Estrogen Receptor α Gene Haplotypes and Diplotypes in the Risk of Stroke
To the Editor:
We wish to comment on the retrospective population-based study by Bos et al,1 concerning the association between estrogen receptor α gene variations and the risk of stroke. During an average follow-up time of 10.1 years, the authors of this study did not find any association between ESR1 haplotype carriership and risk of ischemic stroke in 659 strokes occurred, of which 386 were ischemic.
We have recently investigated the possible association between ESR1 polymorphisms and ischemic stroke in patients with metabolic syndrome.2 One hundred and thirty patients with metabolic syndrome, 84 males and 46 females, hospitalized in the Stroke Reference Center of Northwest Greece from January 2003 to December 2005 were included in our prospective study. As controls, 240 healthy age-matched individuals, 100 men and 140 women were recruited without a history of stroke or metabolic syndrome. In our case-control study no direct association of PvuII and XbaI polymorphisms with ischemic stroke was identified in both genders, in accordance to Bos et al findings.2 However, further analysis lead to interesting findings, with the most significant being the association of c.454 to 351A/A genotype of c.454 to 351A>G polymorphism with the onset of stroke at a younger age in male patients (P<0.05), and the lower c.454-397C/C genotype frequency of 454-397T>C polymorphism in female patients with ischemic stroke compared to female controls.
Our results are in accordance with previously published reports that showed increased incidence of ischemic heart disease in patients carrying the c.454-351A allele ESR13 and the protective properties of c.454-397C allele in the cardiovascular system of postmenopausal women.4 These protective properties of c.454-397C allele have not been found in men, where the C allele is associated with stroke.5
A dissimilarity between the study by Bos et al and our study is the use of haplotypes in the first and diplotypes in the other. In the stroke study by Bos et al, the haplotypes used for analysis were reconstructed using the PHASE software which simulates and compensates for the lack of genetic material from the patients’ parents. In our study2 diplotype analysis was used, because diplotypes are unaffected by biases of reconstruction which may marginally or critically affect the results, although both approaches have equal capacity to reflect linkage disequilibrium between polymorphisms.
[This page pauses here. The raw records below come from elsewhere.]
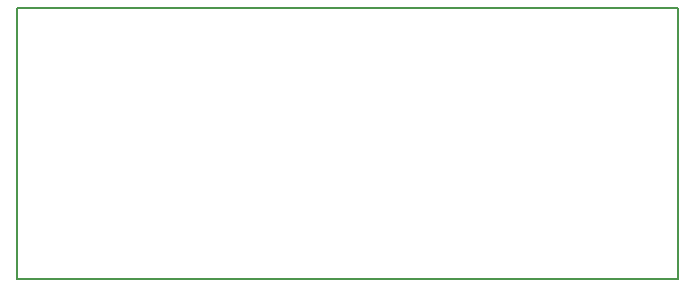
<source format=gm1>
G04 #@! TF.GenerationSoftware,KiCad,Pcbnew,8.0.0-rc1*
G04 #@! TF.CreationDate,2025-04-08T13:29:49+03:00*
G04 #@! TF.ProjectId,ST_Board_V1.0,53545f42-6f61-4726-945f-56312e302e6b,rev?*
G04 #@! TF.SameCoordinates,Original*
G04 #@! TF.FileFunction,Profile,NP*
%FSLAX46Y46*%
G04 Gerber Fmt 4.6, Leading zero omitted, Abs format (unit mm)*
G04 Created by KiCad (PCBNEW 8.0.0-rc1) date 2025-04-08 13:29:49*
%MOMM*%
%LPD*%
G01*
G04 APERTURE LIST*
G04 #@! TA.AperFunction,Profile*
%ADD10C,0.150000*%
G04 #@! TD*
G04 APERTURE END LIST*
D10*
X120000000Y-102140000D02*
X120000000Y-79140000D01*
X175960000Y-79140000D02*
X175960000Y-102140000D01*
X175960000Y-102140000D02*
X120000000Y-102140000D01*
X120000000Y-79140000D02*
X175960000Y-79140000D01*
M02*

</source>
Using diplotypes, we found that male patients had more frequently the CCGG diplotype than female patients (P=0.03), whereas there was no difference between healthy men and healthy women, suggesting that the CCGG diplotype makes men more sensitive to develop cardiovascular ischemic events compared to women.2 Additionaly, from this diplotype analysis, it was found that female patients with TTAA diplotype tended to have a higher stroke incidence compared to females with other diplotypes (36.9% versus 26.4%, P<0.1). In support of our findings, the Rotterdam study6 demonstrated that postmenopausal women who carry the ESR1 TTAA diplotype, but not men, have an increased risk of myocardial infarction and ischemic heart disease.
Gender-specific differences in the incidence of hypertension, coronary artery disease, stroke, or generally in the development of atherosclerosis are attributable to the indirect effect of estrogens on risk factor profiles.4 Because several studies,4,5,6 including ours, demonstrate a gender-specific impact of ESR1 on the development of stroke, these findings should be considered as the consequence of differences in the levels of circulating estrogens and gonadal steroidogenesis between males and females. However, larger controlled studies using diplotype analysis are needed for further exploration of gender-specific effects of the ESR1 polymorphisms in various stroke types.
Sources of Funding
This letter is part of the 03ED research project, implemented within the framework of the Reinforcement Programme of Human Research Manpower (PENED) and co-financed by National and Community Funds (25% from the Greek Ministry of Development-General Secretariat of Research and Technology and 75% from E.U.-European Social Fund).
Bos MJ, Schuit SCE, Koudstaal PJ, Hofman A, Uitterlinden AG, Breteler MMB. Variation in the estrogen receptor gene and risk of stroke: The Rotterdam Study. Stroke. 2008; 39: 1324–1326.
Herrington DM, Howard TD, Hawkins GA, Reboussin DM, Xu J, Zheng SL, Brosnihan KB, Meyers DA, Bleecker ER. Estrogen-receptor polymorphisms and effects of estrogen replacement on high density lipoprotein cholesterol in women with coronary disease. N Engl J Med. 2002; 346: 967–974.
Shearman AM, Cooper JA, Kotwinski PJ, Humphries SE, Mendelsohn ME, Housman DE, Miller GJ. Estrogen receptor alpha gene variation and the risk for stroke. Stroke. 2005; 36: 2281–2282.